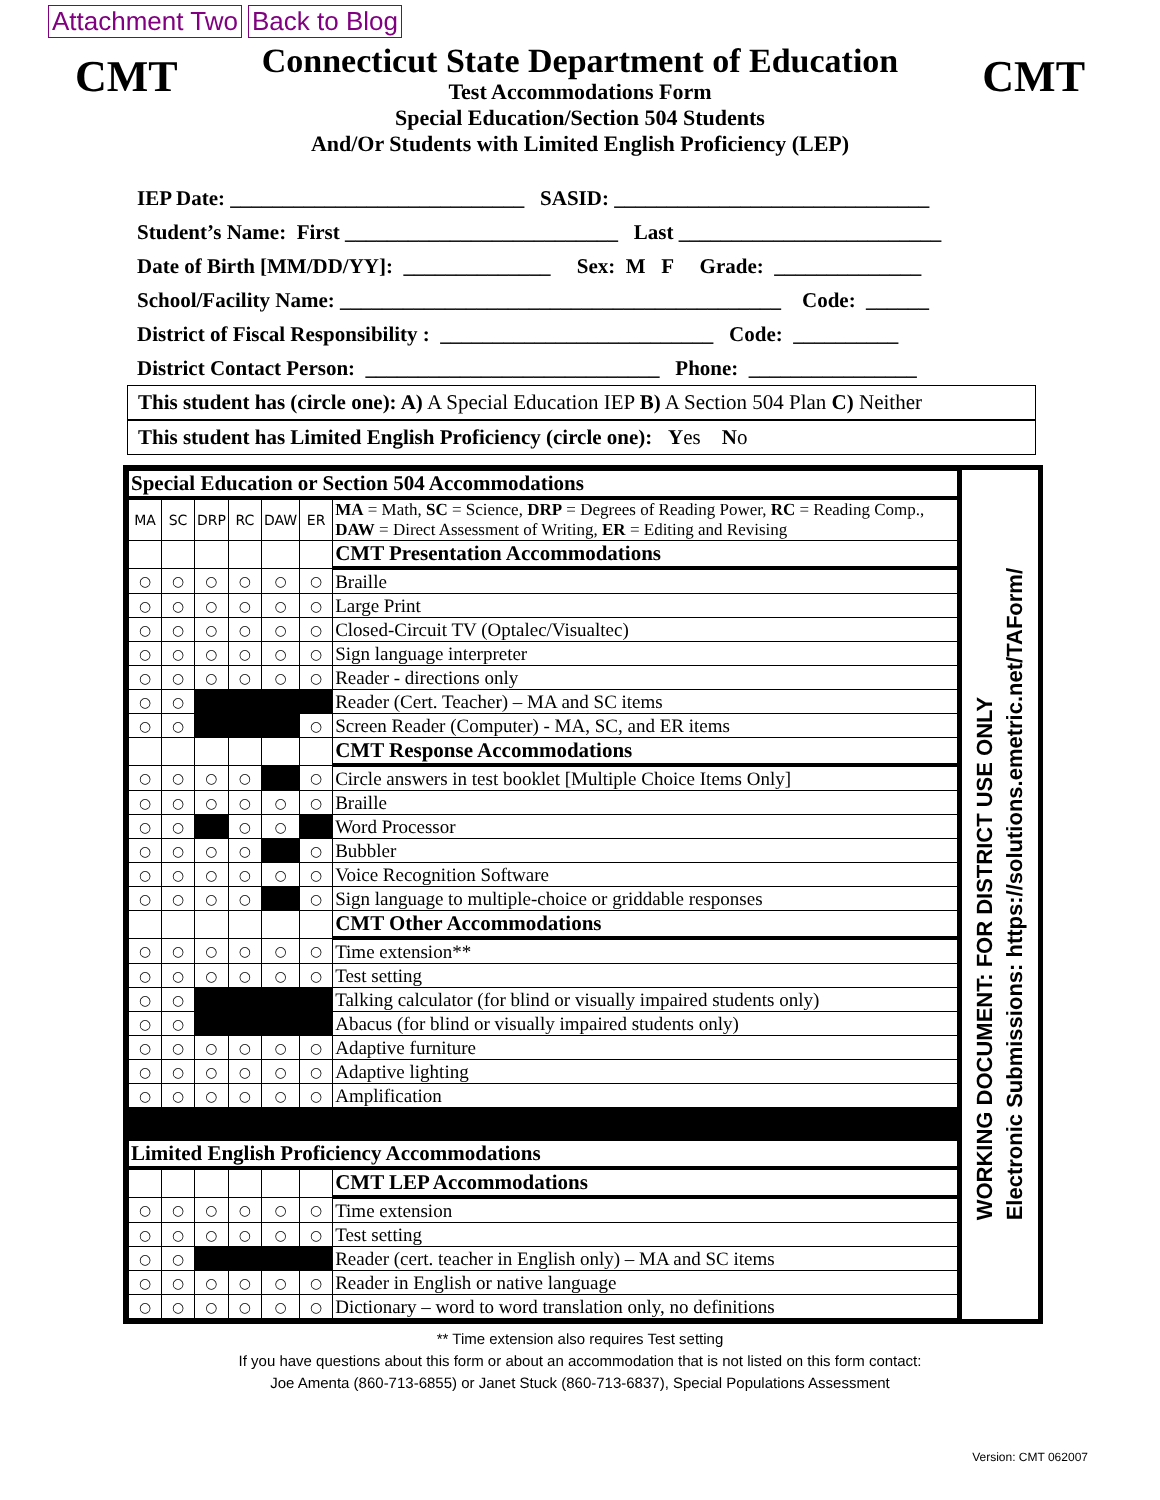Attachment Two Back to Blog
CMT
Connecticut State Department of Education
Test Accommodations Form
Special Education/Section 504 Students
And/Or Students with Limited English Proficiency (LEP)
CMT
IEP Date: ____________________________ SASID: ______________________________ Student’s Name: First __________________________ Last _________________________ Date of Birth [MM/DD/YY]: ______________ Sex: M F Grade: ______________ School/Facility Name: __________________________________________ Code: ______ District of Fiscal Responsibility : __________________________ Code: __________ District Contact Person: ____________________________ Phone: ________________
This student has (circle one): A) A Special Education IEP B) A Section 504 Plan C) Neither
This student has Limited English Proficiency (circle one): Yes No
| Special Education or Section 504 Accommodations | | | | | | |
| --- | --- | --- | --- | --- | --- | --- |
| MA | SC | DRP | RC | DAW | ER | MA = Math, SC = Science, DRP = Degrees of Reading Power, RC = Reading Comp., DAW = Direct Assessment of Writing, ER = Editing and Revising |
| | | | | | | CMT Presentation Accommodations |
| ○ | ○ | ○ | ○ | ○ | ○ | Braille |
| ○ | ○ | ○ | ○ | ○ | ○ | Large Print |
| ○ | ○ | ○ | ○ | ○ | ○ | Closed-Circuit TV (Optalec/Visualtec) |
| ○ | ○ | ○ | ○ | ○ | ○ | Sign language interpreter |
| ○ | ○ | ○ | ○ | ○ | ○ | Reader - directions only |
| ○ | ○ | | | | | Reader (Cert. Teacher) – MA and SC items |
| ○ | ○ | | | | ○ | Screen Reader (Computer) - MA, SC, and ER items |
| | | | | | | CMT Response Accommodations |
| ○ | ○ | ○ | ○ | | ○ | Circle answers in test booklet [Multiple Choice Items Only] |
| ○ | ○ | ○ | ○ | ○ | ○ | Braille |
| ○ | ○ | | ○ | ○ | | Word Processor |
| ○ | ○ | ○ | ○ | | ○ | Bubbler |
| ○ | ○ | ○ | ○ | ○ | ○ | Voice Recognition Software |
| ○ | ○ | ○ | ○ | | ○ | Sign language to multiple-choice or griddable responses |
| | | | | | | CMT Other Accommodations |
| ○ | ○ | ○ | ○ | ○ | ○ | Time extension** |
| ○ | ○ | ○ | ○ | ○ | ○ | Test setting |
| ○ | ○ | | | | | Talking calculator (for blind or visually impaired students only) |
| ○ | ○ | | | | | Abacus (for blind or visually impaired students only) |
| ○ | ○ | ○ | ○ | ○ | ○ | Adaptive furniture |
| ○ | ○ | ○ | ○ | ○ | ○ | Adaptive lighting |
| ○ | ○ | ○ | ○ | ○ | ○ | Amplification |
| Limited English Proficiency Accommodations | | | | | | |
| | | | | | | CMT LEP Accommodations |
| ○ | ○ | ○ | ○ | ○ | ○ | Time extension |
| ○ | ○ | ○ | ○ | ○ | ○ | Test setting |
| ○ | ○ | | | | | Reader (cert. teacher in English only) – MA and SC items |
| ○ | ○ | ○ | ○ | ○ | ○ | Reader in English or native language |
| ○ | ○ | ○ | ○ | ○ | ○ | Dictionary – word to word translation only, no definitions |
WORKING DOCUMENT: FOR DISTRICT USE ONLY
Electronic Submissions: https://solutions.emetric.net/TAForm/
** Time extension also requires Test setting
If you have questions about this form or about an accommodation that is not listed on this form contact:
Joe Amenta (860-713-6855) or Janet Stuck (860-713-6837), Special Populations Assessment
Version: CMT 062007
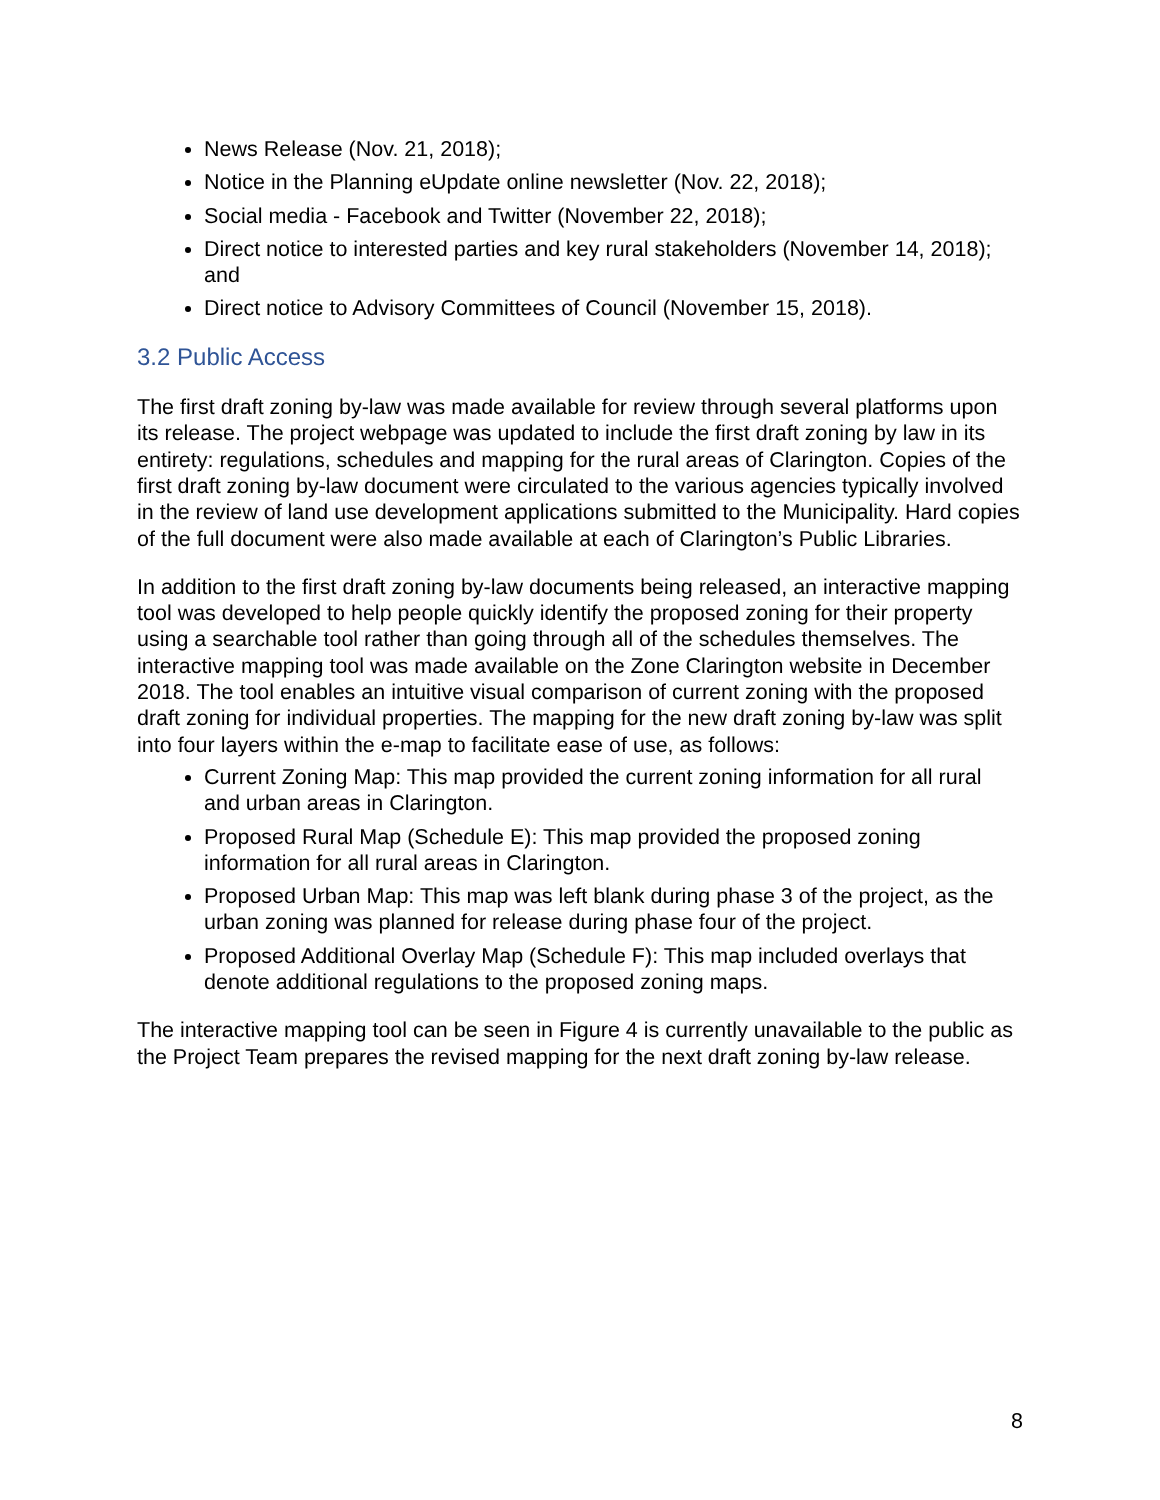News Release (Nov. 21, 2018);
Notice in the Planning eUpdate online newsletter (Nov. 22, 2018);
Social media - Facebook and Twitter (November 22, 2018);
Direct notice to interested parties and key rural stakeholders (November 14, 2018); and
Direct notice to Advisory Committees of Council (November 15, 2018).
3.2 Public Access
The first draft zoning by-law was made available for review through several platforms upon its release. The project webpage was updated to include the first draft zoning by law in its entirety: regulations, schedules and mapping for the rural areas of Clarington. Copies of the first draft zoning by-law document were circulated to the various agencies typically involved in the review of land use development applications submitted to the Municipality. Hard copies of the full document were also made available at each of Clarington’s Public Libraries.
In addition to the first draft zoning by-law documents being released, an interactive mapping tool was developed to help people quickly identify the proposed zoning for their property using a searchable tool rather than going through all of the schedules themselves. The interactive mapping tool was made available on the Zone Clarington website in December 2018. The tool enables an intuitive visual comparison of current zoning with the proposed draft zoning for individual properties. The mapping for the new draft zoning by-law was split into four layers within the e-map to facilitate ease of use, as follows:
Current Zoning Map: This map provided the current zoning information for all rural and urban areas in Clarington.
Proposed Rural Map (Schedule E): This map provided the proposed zoning information for all rural areas in Clarington.
Proposed Urban Map: This map was left blank during phase 3 of the project, as the urban zoning was planned for release during phase four of the project.
Proposed Additional Overlay Map (Schedule F): This map included overlays that denote additional regulations to the proposed zoning maps.
The interactive mapping tool can be seen in Figure 4 is currently unavailable to the public as the Project Team prepares the revised mapping for the next draft zoning by-law release.
8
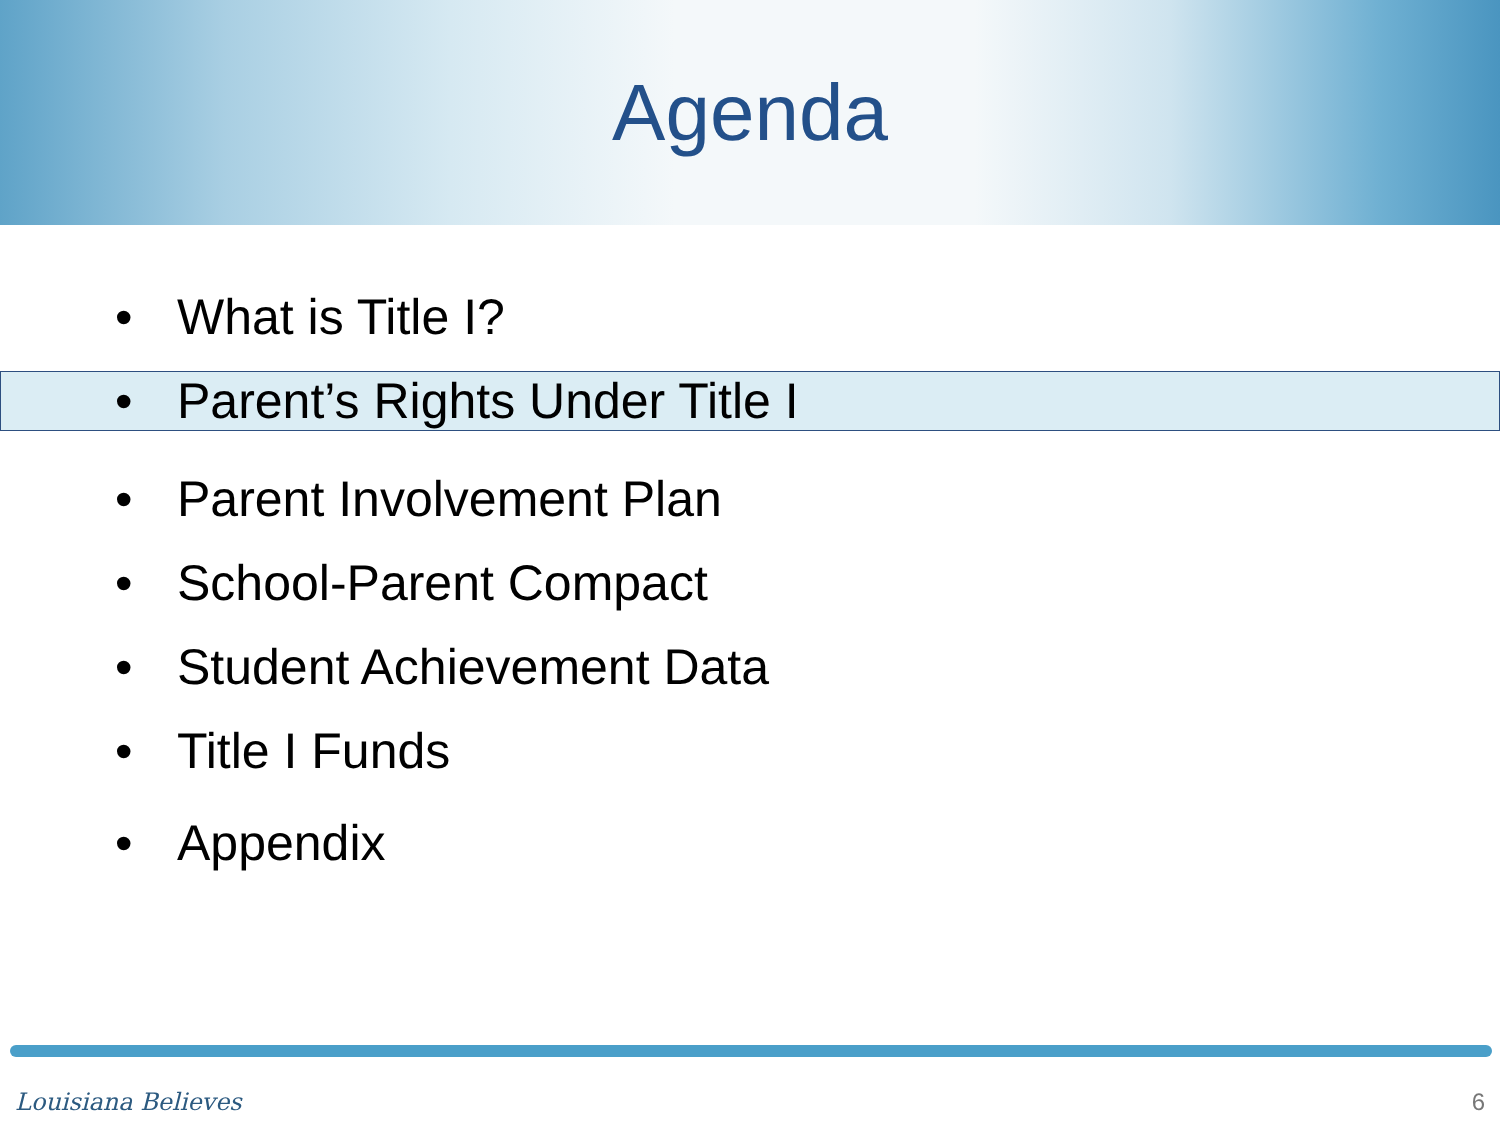Agenda
• What is Title I?
• Parent’s Rights Under Title I
• Parent Involvement Plan
• School-Parent Compact
• Student Achievement Data
• Title I Funds
• Appendix
Louisiana Believes 6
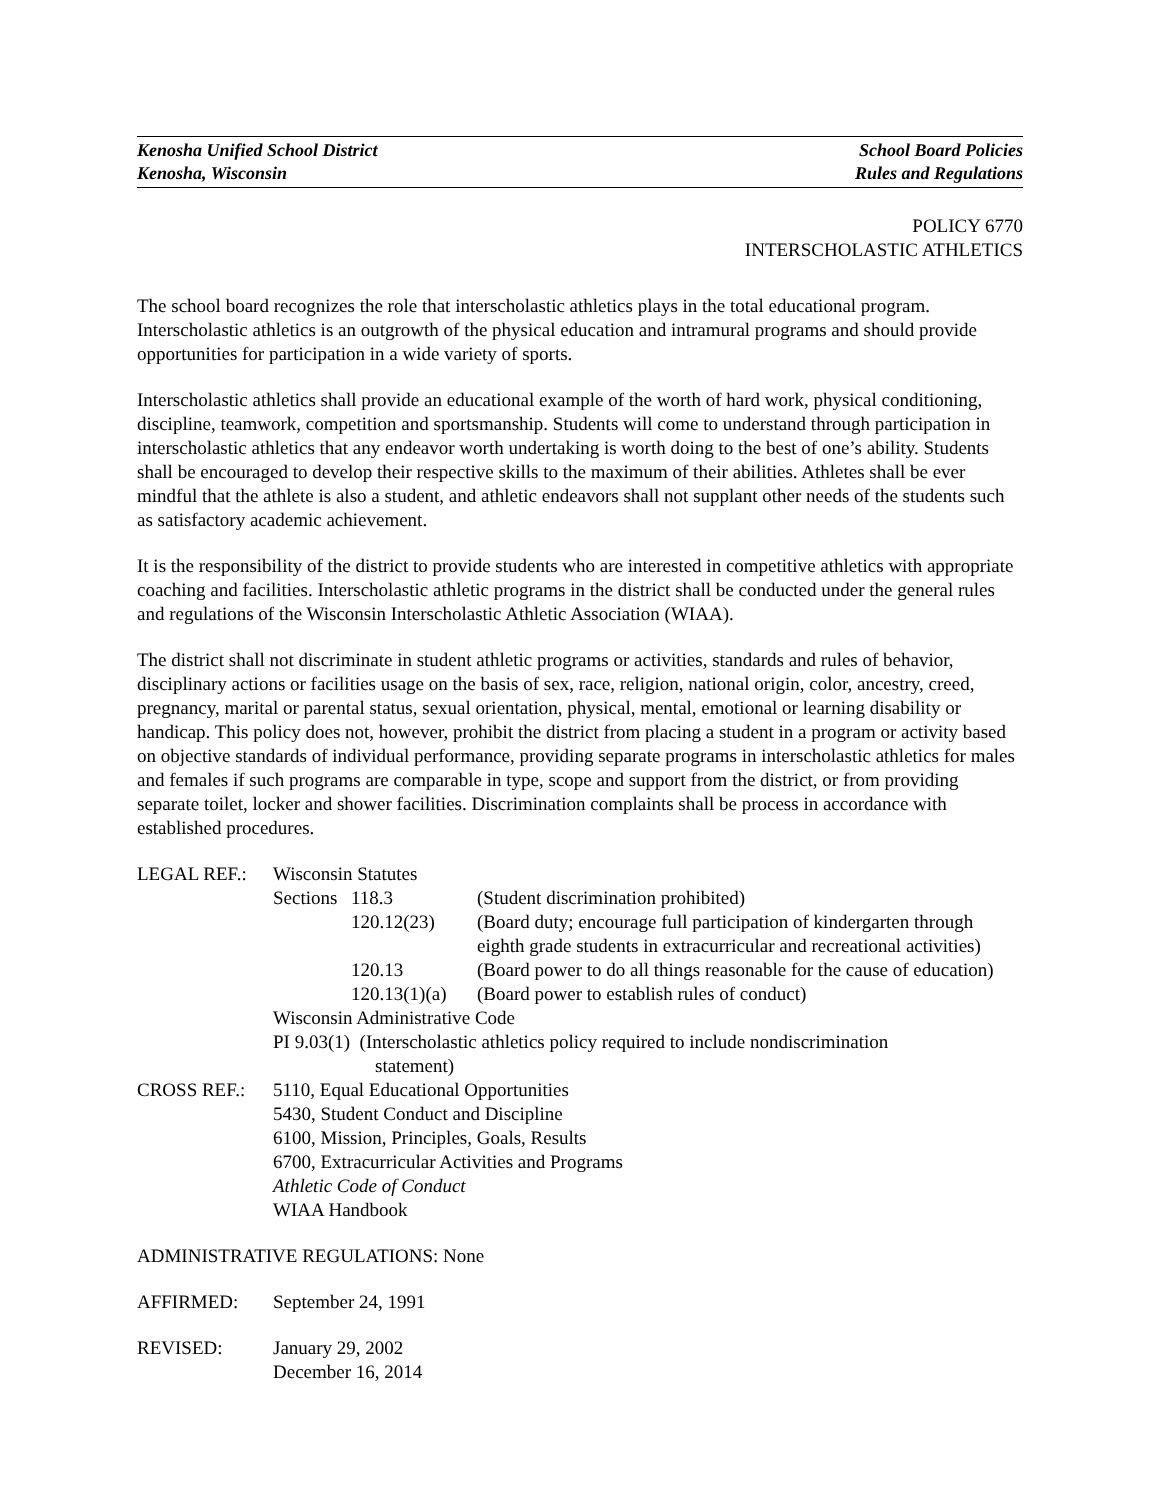Kenosha Unified School District
Kenosha, Wisconsin
School Board Policies
Rules and Regulations
POLICY 6770
INTERSCHOLASTIC ATHLETICS
The school board recognizes the role that interscholastic athletics plays in the total educational program. Interscholastic athletics is an outgrowth of the physical education and intramural programs and should provide opportunities for participation in a wide variety of sports.
Interscholastic athletics shall provide an educational example of the worth of hard work, physical conditioning, discipline, teamwork, competition and sportsmanship. Students will come to understand through participation in interscholastic athletics that any endeavor worth undertaking is worth doing to the best of one’s ability. Students shall be encouraged to develop their respective skills to the maximum of their abilities. Athletes shall be ever mindful that the athlete is also a student, and athletic endeavors shall not supplant other needs of the students such as satisfactory academic achievement.
It is the responsibility of the district to provide students who are interested in competitive athletics with appropriate coaching and facilities. Interscholastic athletic programs in the district shall be conducted under the general rules and regulations of the Wisconsin Interscholastic Athletic Association (WIAA).
The district shall not discriminate in student athletic programs or activities, standards and rules of behavior, disciplinary actions or facilities usage on the basis of sex, race, religion, national origin, color, ancestry, creed, pregnancy, marital or parental status, sexual orientation, physical, mental, emotional or learning disability or handicap. This policy does not, however, prohibit the district from placing a student in a program or activity based on objective standards of individual performance, providing separate programs in interscholastic athletics for males and females if such programs are comparable in type, scope and support from the district, or from providing separate toilet, locker and shower facilities. Discrimination complaints shall be process in accordance with established procedures.
| LEGAL REF.: | Wisconsin Statutes | | |
| | Sections | 118.3 | (Student discrimination prohibited) |
| | | 120.12(23) | (Board duty; encourage full participation of kindergarten through eighth grade students in extracurricular and recreational activities) |
| | | 120.13 | (Board power to do all things reasonable for the cause of education) |
| | | 120.13(1)(a) | (Board power to establish rules of conduct) |
| | Wisconsin Administrative Code | | |
| | PI 9.03(1) (Interscholastic athletics policy required to include nondiscrimination statement) | | |
| CROSS REF.: | 5110, Equal Educational Opportunities 5430, Student Conduct and Discipline 6100, Mission, Principles, Goals, Results 6700, Extracurricular Activities and Programs Athletic Code of Conduct WIAA Handbook | | |
ADMINISTRATIVE REGULATIONS: None
| AFFIRMED: | September 24, 1991 |
| REVISED: | January 29, 2002 December 16, 2014 |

----------

*How to complete this task:* What you write out is the stretch of entries from the line containing "TV (Optalec/Visualtec) |" to the line containing "3.2 Public Access", word for word, with both end lines and no pictures.

*Solution:*
| ○ | ○ | ○ | ○ | ○ | ○ | Closed-Circuit TV (Optalec/Visualtec) |
| ○ | ○ | ○ | ○ | ○ | ○ | Sign language interpreter |
| ○ | ○ | ○ | ○ | ○ | ○ | Reader - directions only |
| ○ | ○ | | | | | Reader (Cert. Teacher) – MA and SC items |
| ○ | ○ | | | | ○ | Screen Reader (Computer) - MA, SC, and ER items |
| | | | | | | CMT Response Accommodations |
| ○ | ○ | ○ | ○ | | ○ | Circle answers in test booklet [Multiple Choice Items Only] |
| ○ | ○ | ○ | ○ | ○ | ○ | Braille |
| ○ | ○ | | ○ | ○ | | Word Processor |
| ○ | ○ | ○ | ○ | | ○ | Bubbler |
| ○ | ○ | ○ | ○ | ○ | ○ | Voice Recognition Software |
| ○ | ○ | ○ | ○ | | ○ | Sign language to multiple-choice or griddable responses |
| | | | | | | CMT Other Accommodations |
| ○ | ○ | ○ | ○ | ○ | ○ | Time extension** |
| ○ | ○ | ○ | ○ | ○ | ○ | Test setting |
| ○ | ○ | | | | | Talking calculator (for blind or visually impaired students only) |
| ○ | ○ | | | | | Abacus (for blind or visually impaired students only) |
| ○ | ○ | ○ | ○ | ○ | ○ | Adaptive furniture |
| ○ | ○ | ○ | ○ | ○ | ○ | Adaptive lighting |
| ○ | ○ | ○ | ○ | ○ | ○ | Amplification |
| Limited English Proficiency Accommodations | | | | | | |
| | | | | | | CMT LEP Accommodations |
| ○ | ○ | ○ | ○ | ○ | ○ | Time extension |
| ○ | ○ | ○ | ○ | ○ | ○ | Test setting |
| ○ | ○ | | | | | Reader (cert. teacher in English only) – MA and SC items |
| ○ | ○ | ○ | ○ | ○ | ○ | Reader in English or native language |
| ○ | ○ | ○ | ○ | ○ | ○ | Dictionary – word to word translation only, no definitions |
WORKING DOCUMENT: FOR DISTRICT USE ONLY
Electronic Submissions: https://solutions.emetric.net/TAForm/
** Time extension also requires Test setting
If you have questions about this form or about an accommodation that is not listed on this form contact:
Joe Amenta (860-713-6855) or Janet Stuck (860-713-6837), Special Populations Assessment
Version: CMT 062007
News Release (Nov. 21, 2018);
Notice in the Planning eUpdate online newsletter (Nov. 22, 2018);
Social media - Facebook and Twitter (November 22, 2018);
Direct notice to interested parties and key rural stakeholders (November 14, 2018); and
Direct notice to Advisory Committees of Council (November 15, 2018).
3.2 Public Access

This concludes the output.